Challenge: Copy out, word for word, the lines of the entries below that begin with the line containing "scientific name: Viola arvensis" and run through the line containing "genus: Homalium". Give those lines and nothing else.

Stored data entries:
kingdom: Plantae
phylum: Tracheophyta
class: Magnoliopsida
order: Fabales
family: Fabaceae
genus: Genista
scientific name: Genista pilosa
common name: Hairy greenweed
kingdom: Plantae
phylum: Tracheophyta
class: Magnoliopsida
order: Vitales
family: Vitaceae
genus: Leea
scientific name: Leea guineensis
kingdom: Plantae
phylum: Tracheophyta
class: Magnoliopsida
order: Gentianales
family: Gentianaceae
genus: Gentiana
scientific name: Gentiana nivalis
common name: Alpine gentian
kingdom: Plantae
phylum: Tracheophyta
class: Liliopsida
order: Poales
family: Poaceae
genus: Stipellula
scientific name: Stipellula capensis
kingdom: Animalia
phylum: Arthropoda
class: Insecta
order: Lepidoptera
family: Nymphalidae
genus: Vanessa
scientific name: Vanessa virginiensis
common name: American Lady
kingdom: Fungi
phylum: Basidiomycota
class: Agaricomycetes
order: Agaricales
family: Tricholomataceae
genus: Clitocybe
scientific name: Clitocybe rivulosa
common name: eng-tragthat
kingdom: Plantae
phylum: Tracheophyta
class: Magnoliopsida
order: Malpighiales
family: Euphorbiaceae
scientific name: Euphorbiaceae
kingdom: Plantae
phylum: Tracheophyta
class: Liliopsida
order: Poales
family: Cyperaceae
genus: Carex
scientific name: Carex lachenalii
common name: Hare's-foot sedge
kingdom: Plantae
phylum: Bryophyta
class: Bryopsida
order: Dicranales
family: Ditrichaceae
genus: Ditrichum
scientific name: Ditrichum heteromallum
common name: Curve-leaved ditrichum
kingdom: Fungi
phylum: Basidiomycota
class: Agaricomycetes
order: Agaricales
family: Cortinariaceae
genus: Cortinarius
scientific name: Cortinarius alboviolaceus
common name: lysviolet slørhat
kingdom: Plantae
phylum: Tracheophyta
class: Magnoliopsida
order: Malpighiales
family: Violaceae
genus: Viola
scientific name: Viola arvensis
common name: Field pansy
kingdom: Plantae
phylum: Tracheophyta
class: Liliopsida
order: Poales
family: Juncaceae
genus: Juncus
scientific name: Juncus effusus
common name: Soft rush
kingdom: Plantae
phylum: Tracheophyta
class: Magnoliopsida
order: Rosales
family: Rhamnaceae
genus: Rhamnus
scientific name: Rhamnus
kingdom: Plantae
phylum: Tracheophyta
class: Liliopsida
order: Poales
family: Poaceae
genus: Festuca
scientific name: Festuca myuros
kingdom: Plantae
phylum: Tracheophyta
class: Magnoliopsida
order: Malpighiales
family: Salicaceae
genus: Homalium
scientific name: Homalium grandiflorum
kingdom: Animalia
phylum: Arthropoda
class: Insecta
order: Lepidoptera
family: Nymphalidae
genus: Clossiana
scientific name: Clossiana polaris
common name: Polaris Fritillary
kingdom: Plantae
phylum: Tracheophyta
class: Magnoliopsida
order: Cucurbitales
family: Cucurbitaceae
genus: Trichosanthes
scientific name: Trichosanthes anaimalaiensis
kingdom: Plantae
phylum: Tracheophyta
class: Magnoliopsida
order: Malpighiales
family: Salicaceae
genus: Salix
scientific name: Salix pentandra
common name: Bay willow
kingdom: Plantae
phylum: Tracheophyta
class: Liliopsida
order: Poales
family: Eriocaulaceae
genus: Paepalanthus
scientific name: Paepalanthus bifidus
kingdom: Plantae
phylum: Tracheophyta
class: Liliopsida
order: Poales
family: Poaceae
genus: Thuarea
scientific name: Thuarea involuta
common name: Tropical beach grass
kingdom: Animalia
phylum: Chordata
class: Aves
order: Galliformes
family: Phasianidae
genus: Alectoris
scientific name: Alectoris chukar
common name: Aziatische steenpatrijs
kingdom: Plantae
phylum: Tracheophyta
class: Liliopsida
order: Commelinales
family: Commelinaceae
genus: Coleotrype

Solved problem:
scientific name: Viola arvensis
common name: Field pansy
kingdom: Plantae
phylum: Tracheophyta
class: Liliopsida
order: Poales
family: Juncaceae
genus: Juncus
scientific name: Juncus effusus
common name: Soft rush
kingdom: Plantae
phylum: Tracheophyta
class: Magnoliopsida
order: Rosales
family: Rhamnaceae
genus: Rhamnus
scientific name: Rhamnus
kingdom: Plantae
phylum: Tracheophyta
class: Liliopsida
order: Poales
family: Poaceae
genus: Festuca
scientific name: Festuca myuros
kingdom: Plantae
phylum: Tracheophyta
class: Magnoliopsida
order: Malpighiales
family: Salicaceae
genus: Homalium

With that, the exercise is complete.